Heteragrionidae

Scientific classification
- Kingdom: Animalia
- Phylum: Arthropoda
- Clade: Pancrustacea
- Class: Insecta
- Order: Odonata
- Suborder: Zygoptera
- Superfamily: Polythoroidea
- Family: Heteragrionidae Rácenis, 1959
- Genera: Dimeragrion; Heteragrion; Heteropodagrion; Oxystigma;

= Heteragrionidae =

Family of damselflies

Heteragrionidae is a family of damselflies in the superfamily Polythoroidea, found in tropical Central and South America. The family contains four genera and more than 60 recognised species, most of which occur in forest streams and rivers.

Members of the family are medium-sized to large damselflies, many of which are brightly coloured with orange, red or yellow markings. Unlike most damselflies, many species rest with their wings held partly or fully open, giving them a superficial resemblance to dragonflies.

== Description ==
Members of Heteragrionidae are typically associated with forest streams and rivers in tropical Central and South America. Adults are often found perching on vegetation or rocks beside flowing water.

Most genera in the family rest with their wings held open, unlike the majority of damselflies, which normally hold their wings closed above the abdomen. The genus Heteropodagrion is an exception and typically rests with the wings folded.

The larvae possess distinctive caudal gills that narrow into a slender terminal filament. Similar gill structures occur in several related Neotropical damselfly groups and have been important in understanding relationships within the family.

==Taxonomic history==
In a revision of Megapodagrionidae, Janis Rácenis (1959) established the tribe Heteragrionini for a group of Neotropical damselflies centred on the genus Heteragrion. He considered these genera sufficiently distinctive to form a separate lineage within the broader family.

As damselfly classification improved, researchers found that the traditional Megapodagrionidae contained several unrelated groups that had been classified together largely because of superficial similarities.

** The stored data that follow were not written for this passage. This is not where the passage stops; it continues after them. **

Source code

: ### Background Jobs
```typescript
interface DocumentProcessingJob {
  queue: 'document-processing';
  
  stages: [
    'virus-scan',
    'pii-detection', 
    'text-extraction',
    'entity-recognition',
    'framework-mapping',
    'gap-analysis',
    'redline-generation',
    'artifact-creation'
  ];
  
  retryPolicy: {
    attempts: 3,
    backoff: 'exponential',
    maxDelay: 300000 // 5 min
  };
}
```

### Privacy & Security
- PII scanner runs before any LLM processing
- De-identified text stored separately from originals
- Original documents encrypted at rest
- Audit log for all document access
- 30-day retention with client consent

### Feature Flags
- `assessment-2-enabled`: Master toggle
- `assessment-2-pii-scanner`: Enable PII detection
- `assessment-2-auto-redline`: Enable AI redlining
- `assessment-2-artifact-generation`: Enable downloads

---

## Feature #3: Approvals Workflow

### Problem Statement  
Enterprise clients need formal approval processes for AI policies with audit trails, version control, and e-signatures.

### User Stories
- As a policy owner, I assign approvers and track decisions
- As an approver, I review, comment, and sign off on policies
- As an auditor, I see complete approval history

In 2014, Dijkstra and colleagues recognised Heteragrionidae as a separate family, initially containing the genera Heteragrion and Oxystigma.

Further studies published in 2021 showed that the closely related genera Dimeragrion and Heteropodagrion also belong within this lineage. Modern classifications therefore recognise Heteragrionidae as a family of four genera distributed throughout tropical Central and South America.

In 2026, Carter and colleagues placed Heteragrionidae within the newly recognised superfamily Polythoroidea, together with Dicteriadidae, Hypolestidae, Mesagrionidae, Philogeniidae, Polythoridae and Rimanellidae, reflecting phylogenomic evidence for the relationships among these predominantly Neotropical damselfly lineages.

==Genera==
The following genera are currently placed in Heteragrionidae:
- Dimeragrion Calvert, 1913
- Heteragrion Selys, 1862
- Heteropodagrion Selys, 1885
- Oxystigma Selys, 1862

==Etymology==
The family name Heteragrionidae is derived from the type genus Heteragrion, with the standard zoological suffix -idae used for animal families.

The genus name Heteragrion is presumably derived from the Greek ἕτερος (heteros, "different" or "other") and Agrion, a historical name widely used for damselflies. The name may be interpreted as "the different damselfly", reflecting its distinct appearance among the genera known to Sélys.